Starting at the line that contains "scientific name: Myrmica sulcinodis" and continuing to the last line of the records below, recast those lines as a JSON list of strings with one string per line and no blank lines. Leave the pictures out.

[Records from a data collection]
——

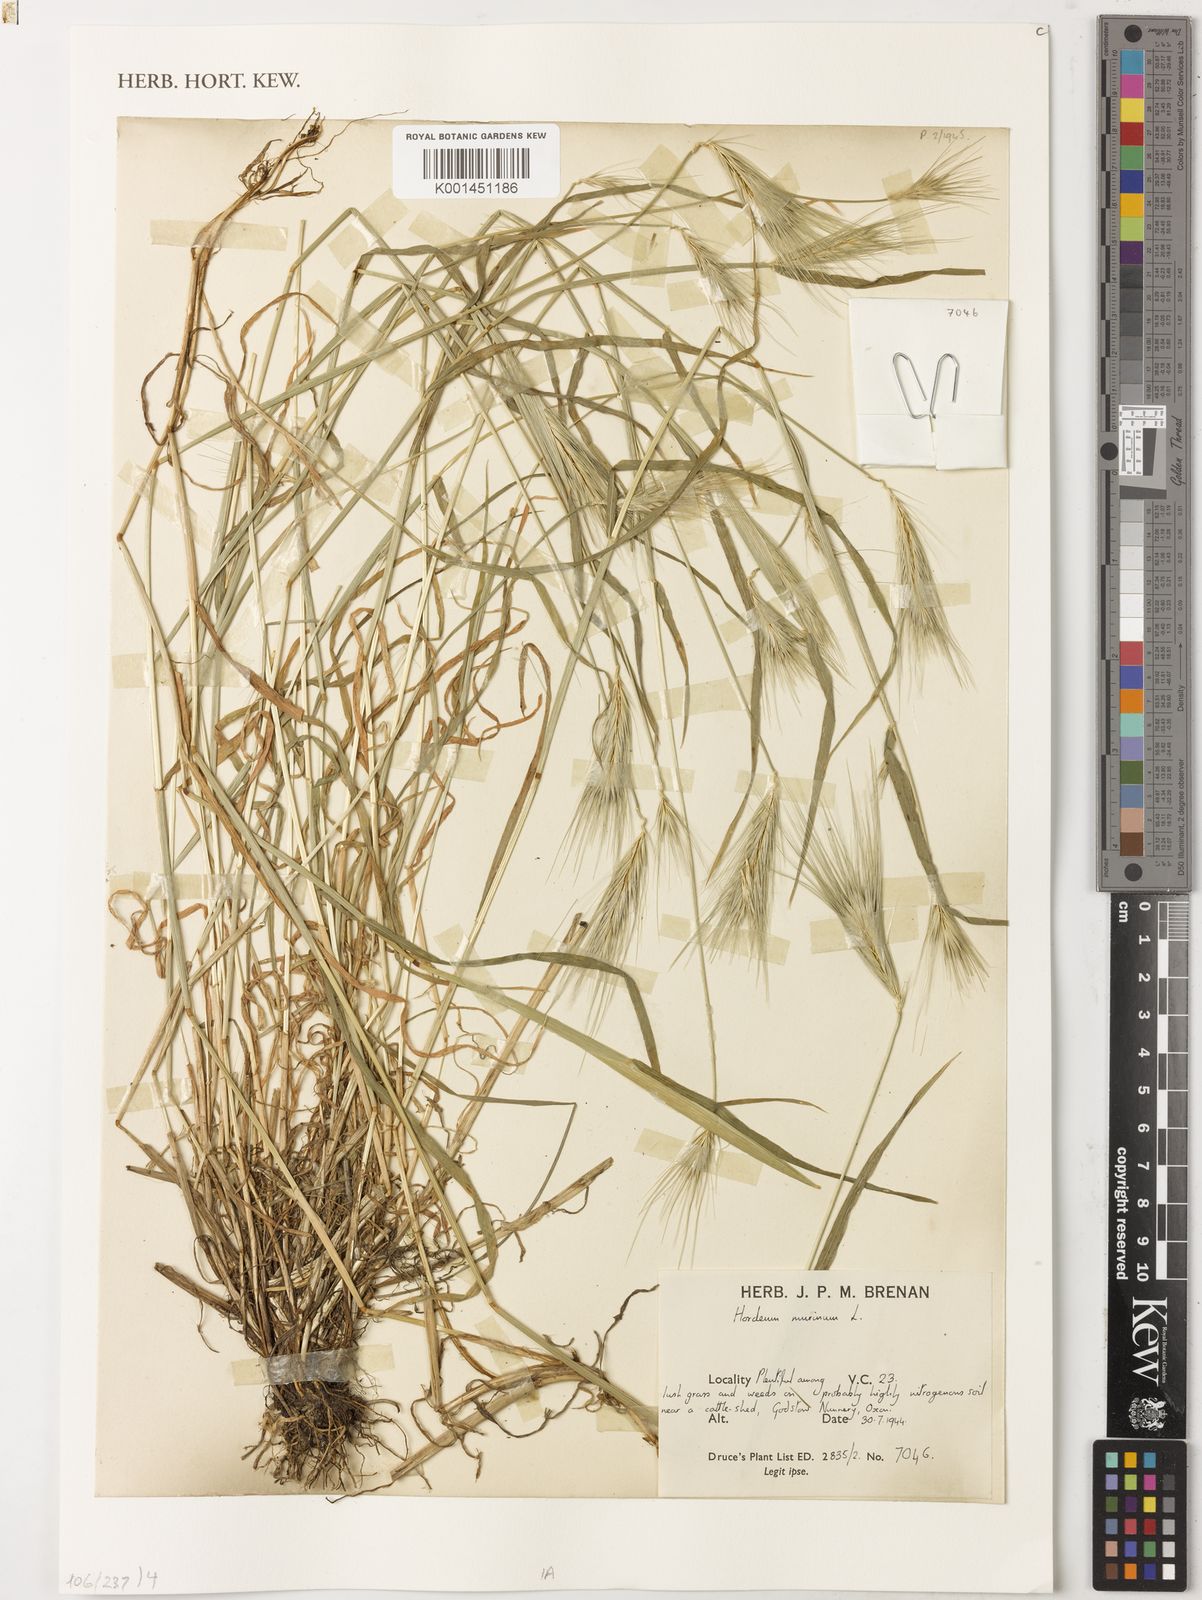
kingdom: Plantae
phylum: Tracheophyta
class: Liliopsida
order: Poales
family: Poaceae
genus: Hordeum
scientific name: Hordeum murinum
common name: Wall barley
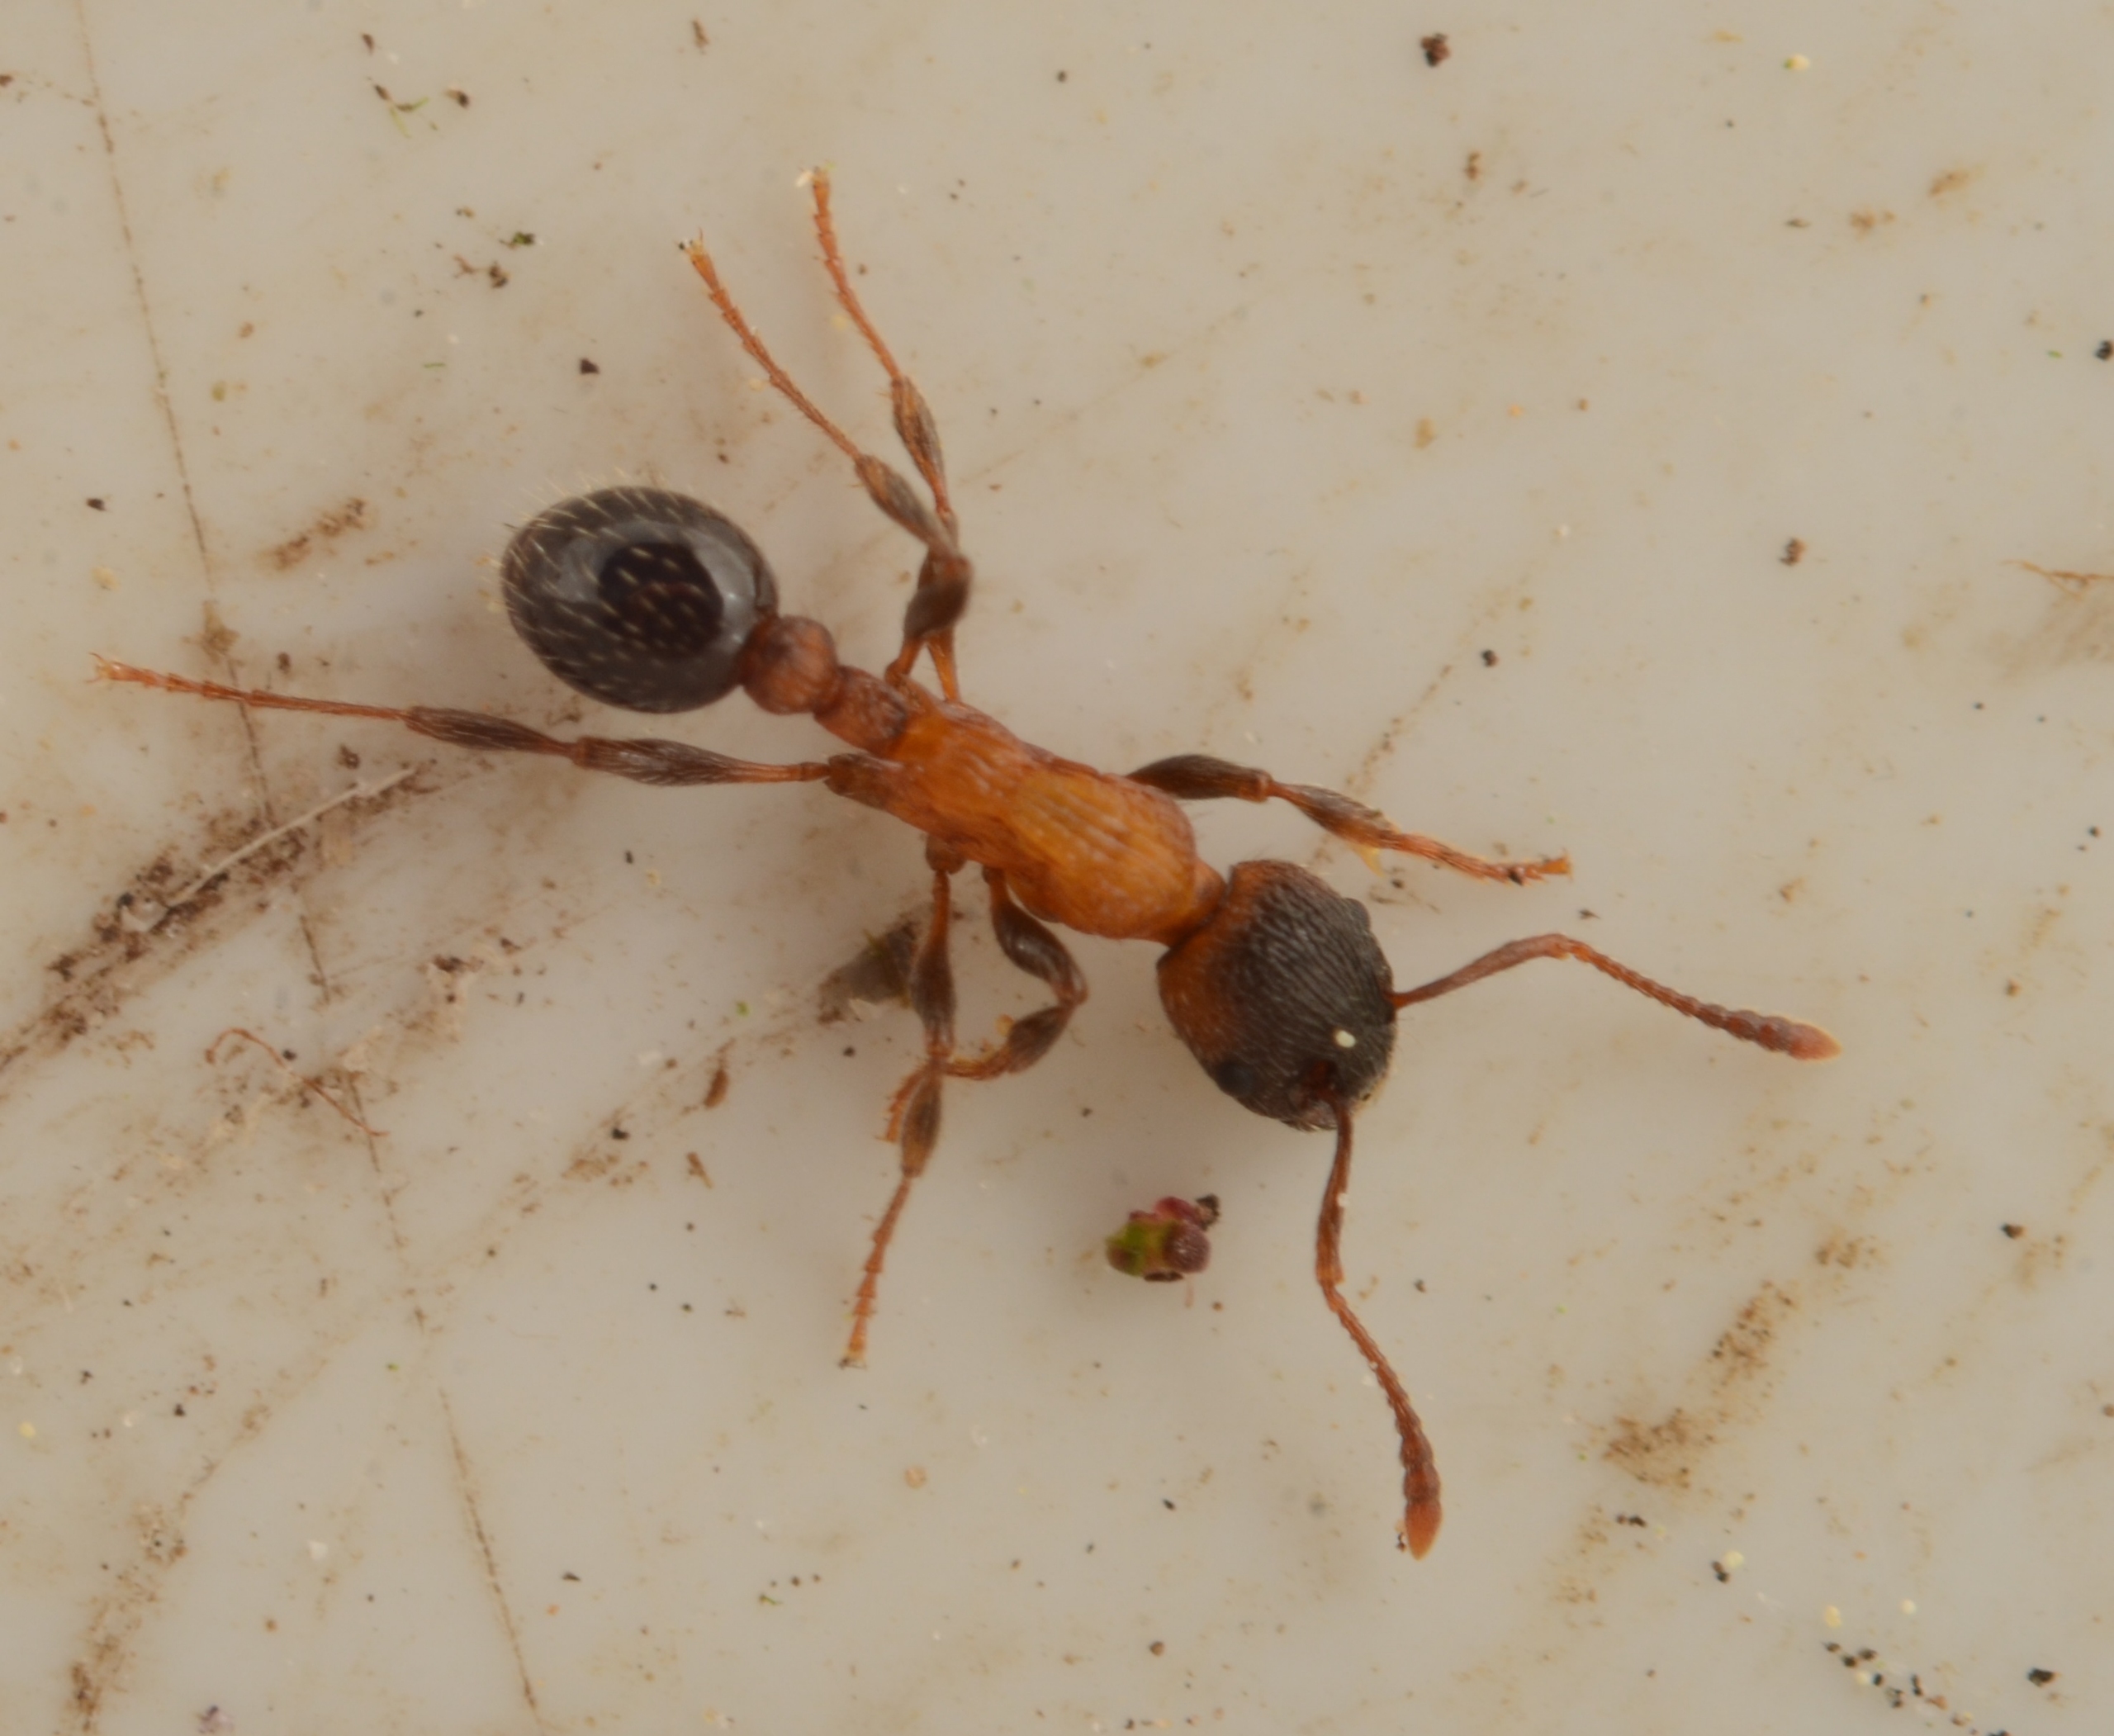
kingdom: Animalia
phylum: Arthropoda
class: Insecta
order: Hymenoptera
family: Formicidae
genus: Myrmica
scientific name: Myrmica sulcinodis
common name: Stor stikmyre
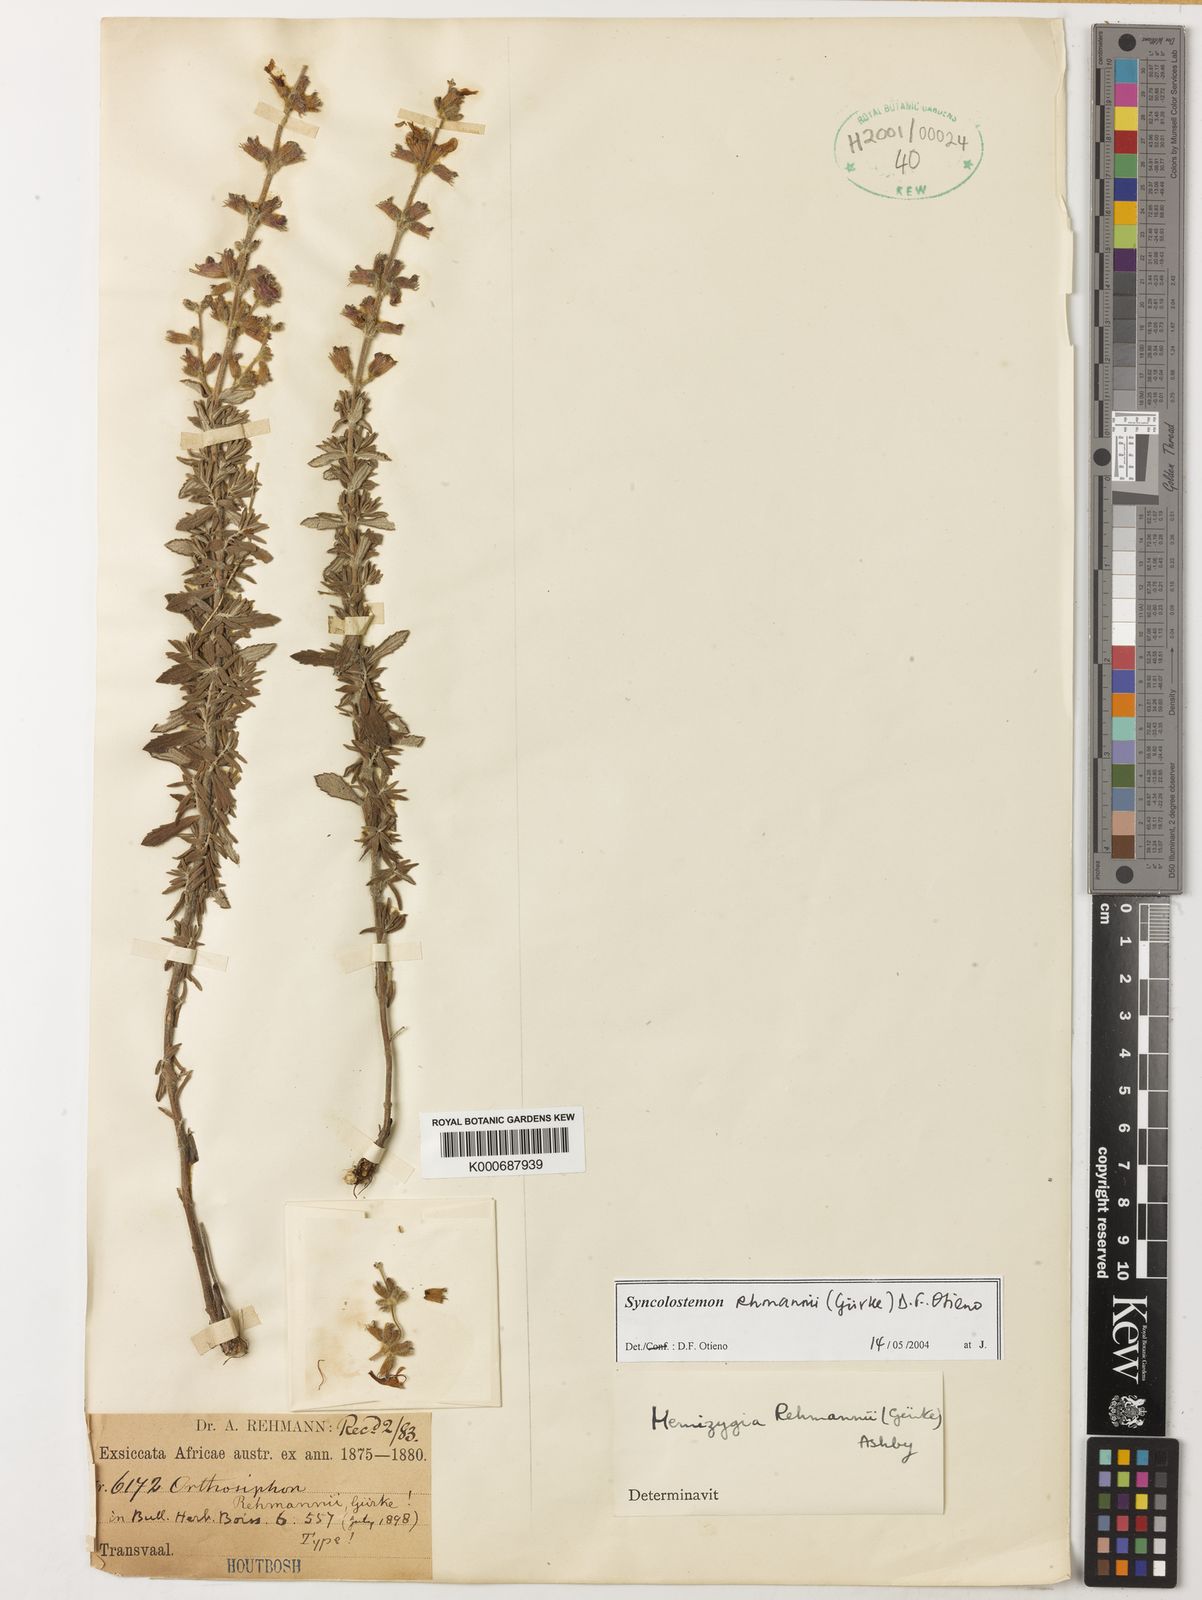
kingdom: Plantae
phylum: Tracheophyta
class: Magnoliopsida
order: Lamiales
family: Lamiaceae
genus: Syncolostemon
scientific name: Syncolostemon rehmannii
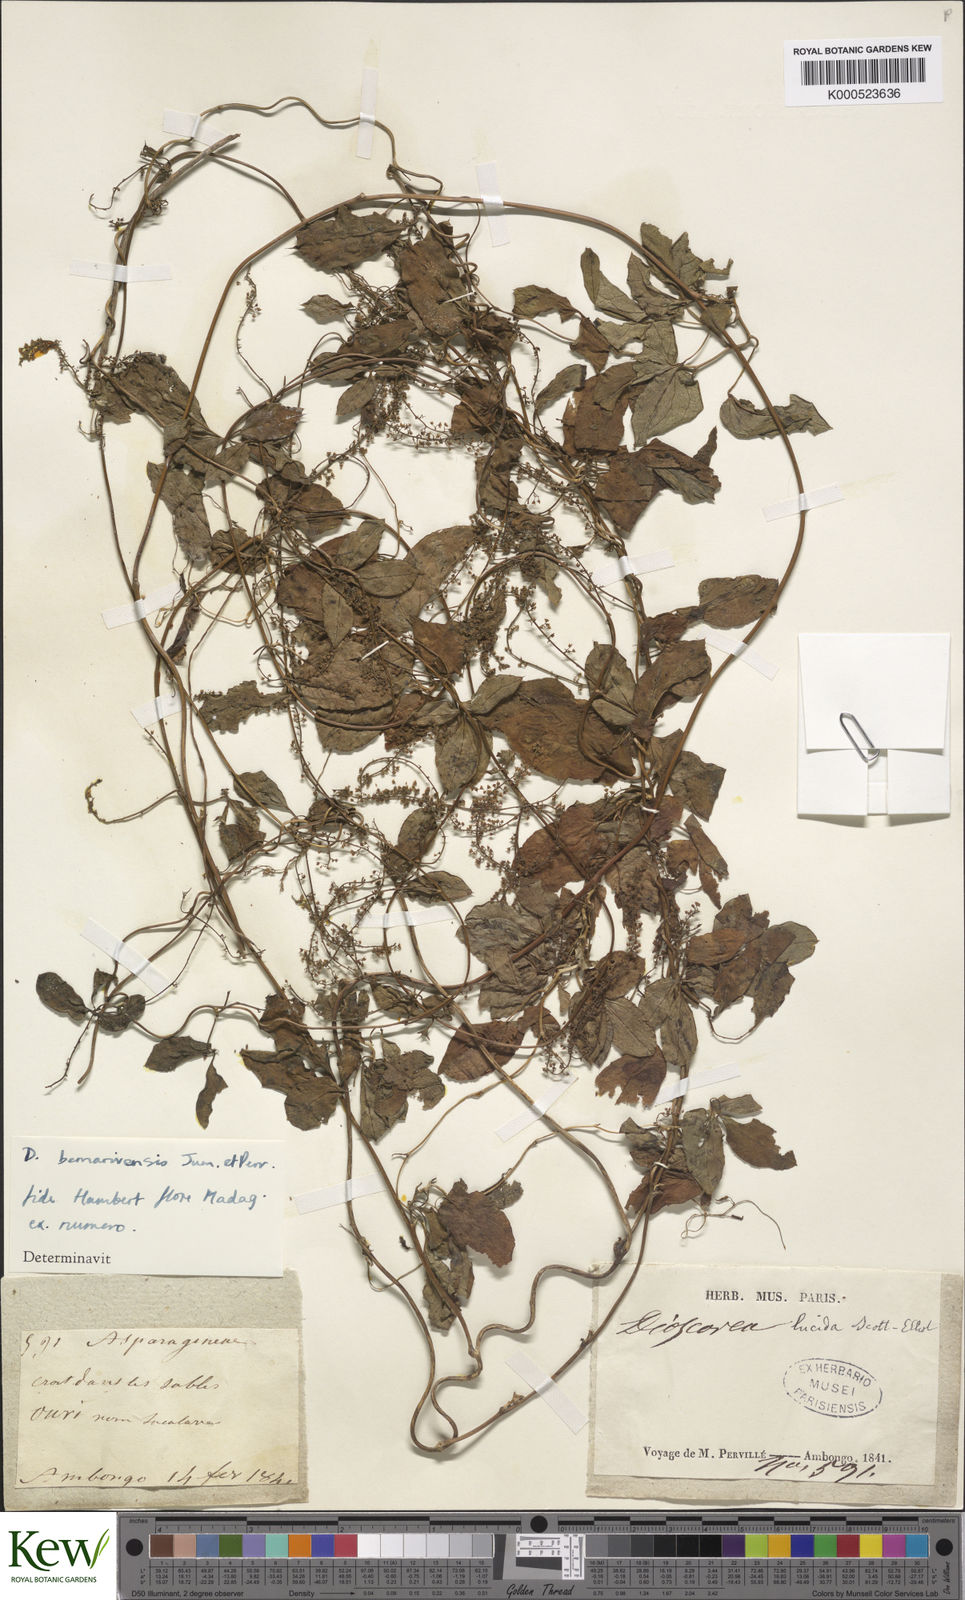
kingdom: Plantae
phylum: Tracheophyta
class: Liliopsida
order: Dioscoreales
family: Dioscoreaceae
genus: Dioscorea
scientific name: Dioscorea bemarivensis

——

→ **COMPLETED TASK**
[
  "scientific name: Myrmica sulcinodis",
  "common name: Stor stikmyre",
  "kingdom: Plantae",
  "phylum: Tracheophyta",
  "class: Magnoliopsida",
  "order: Lamiales",
  "family: Lamiaceae",
  "genus: Syncolostemon",
  "scientific name: Syncolostemon rehmannii",
  "kingdom: Plantae",
  "phylum: Tracheophyta",
  "class: Liliopsida",
  "order: Dioscoreales",
  "family: Dioscoreaceae",
  "genus: Dioscorea",
  "scientific name: Dioscorea bemarivensis"
]